Não há evidência de que é possível manter as condições de vida para 7 bilhões de pessoas fora da zona climática atual. A Terra vai continuar a existir, mas nós não teremos a mínima chance

Johan Rockström

O sr. costuma afirmar que o planeta não dá a mínima importância para o que está acontecendo. O que isso quer dizer? 

O planeta tem 4,5 bilhões de anos e já passou por um estado quente, sem calotas polares, e também por uma era do gelo, com quilômetros de água congelada abaixo da superfície, ou seja, condições extremas impróprias para a vida humana. As mudanças climáticas são uma questão da humanidade. Sabemos que, para viver com o mínimo de dignidade, precisamos que o planeta se mantenha em uma condição estável, similar à que temos desde o fim da era do gelo. Precisamos dessa configuração de chuvas, estações, oceanos etc. Se ficarmos dentro das fronteiras planetárias, há uma chance de manter essas condições. Caso contrário, arriscamos desestabilizar o planeta e elevar a temperatura em 2, 3 ou 4 graus Celsius. Para se ter uma ideia, da última vez em que tivemos uma temperatura 4 graus acima, foi há 5 milhões de anos. Era um outro planeta. Não há evidência de que é possível manter as condições de vida para 7 bilhões de pessoas fora da zona climática atual. A Terra vai continuar a existir, mas nós não teremos a mínima chance. 

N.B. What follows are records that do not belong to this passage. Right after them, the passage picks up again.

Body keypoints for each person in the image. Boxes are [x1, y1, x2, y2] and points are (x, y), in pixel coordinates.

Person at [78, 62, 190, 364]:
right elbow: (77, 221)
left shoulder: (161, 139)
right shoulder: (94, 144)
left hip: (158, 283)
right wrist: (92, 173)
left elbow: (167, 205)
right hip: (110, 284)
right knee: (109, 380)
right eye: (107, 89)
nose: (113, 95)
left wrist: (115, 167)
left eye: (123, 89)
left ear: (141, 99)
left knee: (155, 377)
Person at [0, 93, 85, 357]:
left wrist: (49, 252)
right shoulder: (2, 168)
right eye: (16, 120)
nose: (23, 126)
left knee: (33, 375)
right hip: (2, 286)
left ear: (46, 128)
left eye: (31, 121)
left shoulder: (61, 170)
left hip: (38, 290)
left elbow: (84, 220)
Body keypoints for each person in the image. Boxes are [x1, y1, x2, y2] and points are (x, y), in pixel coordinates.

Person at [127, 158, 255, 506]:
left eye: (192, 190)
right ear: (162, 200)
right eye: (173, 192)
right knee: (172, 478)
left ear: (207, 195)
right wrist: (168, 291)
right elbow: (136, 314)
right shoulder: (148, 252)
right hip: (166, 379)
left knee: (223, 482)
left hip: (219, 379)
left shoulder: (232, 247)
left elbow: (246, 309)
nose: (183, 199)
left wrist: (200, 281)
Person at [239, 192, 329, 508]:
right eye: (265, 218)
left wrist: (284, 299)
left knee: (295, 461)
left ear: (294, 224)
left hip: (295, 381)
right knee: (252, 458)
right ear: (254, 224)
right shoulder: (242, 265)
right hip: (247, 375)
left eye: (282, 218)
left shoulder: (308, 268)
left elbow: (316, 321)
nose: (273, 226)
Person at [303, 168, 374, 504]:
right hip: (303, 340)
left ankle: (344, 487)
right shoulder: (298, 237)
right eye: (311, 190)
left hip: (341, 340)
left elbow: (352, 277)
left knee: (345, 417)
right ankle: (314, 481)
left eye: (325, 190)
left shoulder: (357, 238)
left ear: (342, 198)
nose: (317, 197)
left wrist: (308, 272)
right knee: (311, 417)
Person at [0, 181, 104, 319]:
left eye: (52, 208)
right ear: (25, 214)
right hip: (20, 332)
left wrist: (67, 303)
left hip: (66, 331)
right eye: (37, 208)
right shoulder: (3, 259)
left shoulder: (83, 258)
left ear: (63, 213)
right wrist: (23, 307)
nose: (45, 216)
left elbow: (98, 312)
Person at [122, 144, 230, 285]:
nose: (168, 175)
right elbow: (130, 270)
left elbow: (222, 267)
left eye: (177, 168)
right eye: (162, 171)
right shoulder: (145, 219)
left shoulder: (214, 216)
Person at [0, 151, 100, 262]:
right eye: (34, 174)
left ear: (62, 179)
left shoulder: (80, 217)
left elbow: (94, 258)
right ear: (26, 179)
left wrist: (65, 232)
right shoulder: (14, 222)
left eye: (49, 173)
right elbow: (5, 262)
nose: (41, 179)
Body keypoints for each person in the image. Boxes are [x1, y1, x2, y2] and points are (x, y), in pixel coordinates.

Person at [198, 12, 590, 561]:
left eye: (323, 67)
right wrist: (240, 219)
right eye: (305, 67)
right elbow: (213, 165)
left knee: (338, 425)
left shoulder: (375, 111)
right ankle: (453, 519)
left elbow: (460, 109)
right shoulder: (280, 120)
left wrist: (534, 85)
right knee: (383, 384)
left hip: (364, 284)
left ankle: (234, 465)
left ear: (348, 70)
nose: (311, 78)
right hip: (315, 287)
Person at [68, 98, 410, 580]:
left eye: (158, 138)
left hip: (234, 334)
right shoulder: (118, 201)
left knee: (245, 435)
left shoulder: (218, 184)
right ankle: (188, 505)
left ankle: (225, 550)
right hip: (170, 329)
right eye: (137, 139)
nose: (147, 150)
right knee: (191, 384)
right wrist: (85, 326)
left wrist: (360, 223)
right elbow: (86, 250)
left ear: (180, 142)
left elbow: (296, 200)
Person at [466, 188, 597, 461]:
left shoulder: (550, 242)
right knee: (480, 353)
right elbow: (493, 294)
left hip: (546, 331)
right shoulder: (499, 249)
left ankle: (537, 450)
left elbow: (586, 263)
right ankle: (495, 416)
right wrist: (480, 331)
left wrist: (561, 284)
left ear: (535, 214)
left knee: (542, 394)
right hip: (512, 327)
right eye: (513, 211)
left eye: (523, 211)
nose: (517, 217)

Mas, estamos perto de desestabilizar o planeta nesse nível? 

Estamos perigosamente perto de uma elevação de 1,5 grau Celsius. Não seria um ponto de virada, mas provocaria danos severos à economia, com ondas de calor, secas e furacões, por exemplo. Ainda é incerto, mas há cada vez mais evidências de que, se ultrapassarmos 2 graus, nos próximos 30 anos, perderemos as florestas tropicais e veremos o nível dos oceanos subir 7 metros. Não seria do dia para noite, porém estaremos condenando as gerações posteriores a um processo imparável de mudanças climáticas. Entramos em uma década decisiva. As emissões globais precisam reduzir à metade entre 2020 e 2030. Se fizermos isso, temos a chance de estabilizar a temperatura em 1,5 grau Celsius. 

Entramos nessa década decisiva com lideranças que negam as mudanças climáticas, como Donald Trump, nos Estados Unidos, e Jair Bolsonaro, no Brasil. O sr. considera esse cenário político um fracasso de cientistas e ambientalistas?

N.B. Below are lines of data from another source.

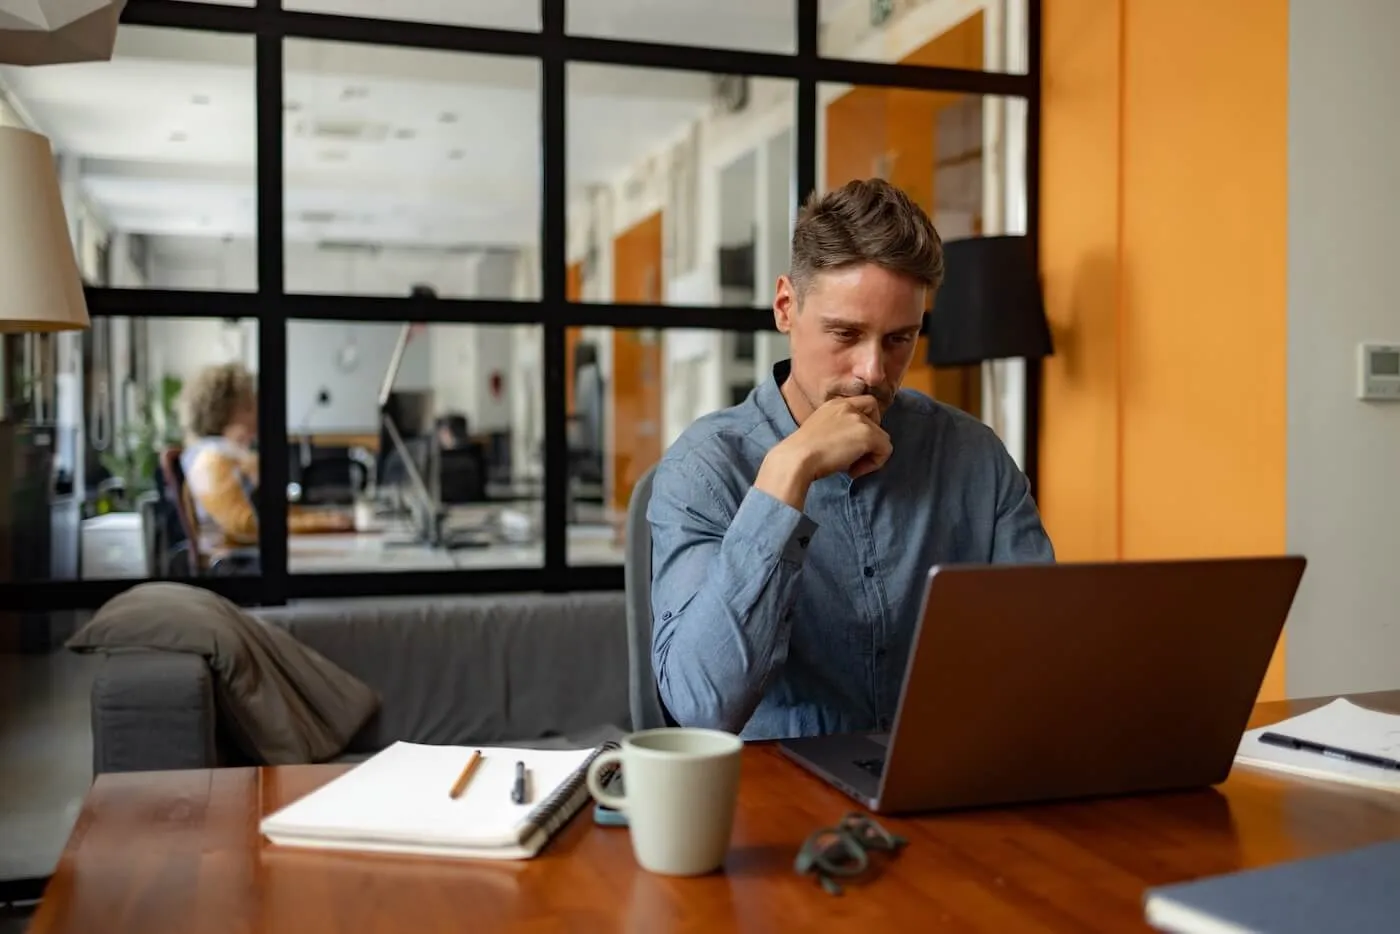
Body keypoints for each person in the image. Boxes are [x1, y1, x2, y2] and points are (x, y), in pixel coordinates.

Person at [647, 178, 1055, 741]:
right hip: (778, 811)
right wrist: (785, 477)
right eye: (845, 333)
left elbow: (1045, 666)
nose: (872, 372)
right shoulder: (703, 470)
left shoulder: (973, 457)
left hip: (949, 793)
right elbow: (701, 708)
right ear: (786, 306)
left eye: (898, 340)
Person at [180, 362, 262, 551]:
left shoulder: (205, 452)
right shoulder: (213, 456)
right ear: (223, 411)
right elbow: (243, 523)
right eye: (248, 406)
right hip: (234, 558)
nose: (256, 413)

É uma preocupação. Pela primeira vez na história da humanidade, corremos o risco de desestabilizar o planeta. Por isso, precisamos de colaboração global e de administradores planetários, que possam gerenciar as mudanças climáticas. O Acordo de Paris prova que isso é possível. Mas, você está certo, no momento em que mais precisamos de colaboração, temos o nível mais baixo de confiança entre os líderes. Resta apenas um líder climático atualmente, que é a União Europeia. Perdemos os Estados Unidos, não vemos muita coisa partindo do Canadá, a Austrália é incerta, Índia e China não se apresentam e o Brasil é uma preocupação. Agora, a comunidade científica tem se aproximado da iniciativa privada. Grandes empresas de todos os setores estão mais ativas politicamente, em muitos aspectos, bem à frente das lideranças políticas. A comunidade empresarial está começando a ver a rachadura na parede. Isso me traz esperança.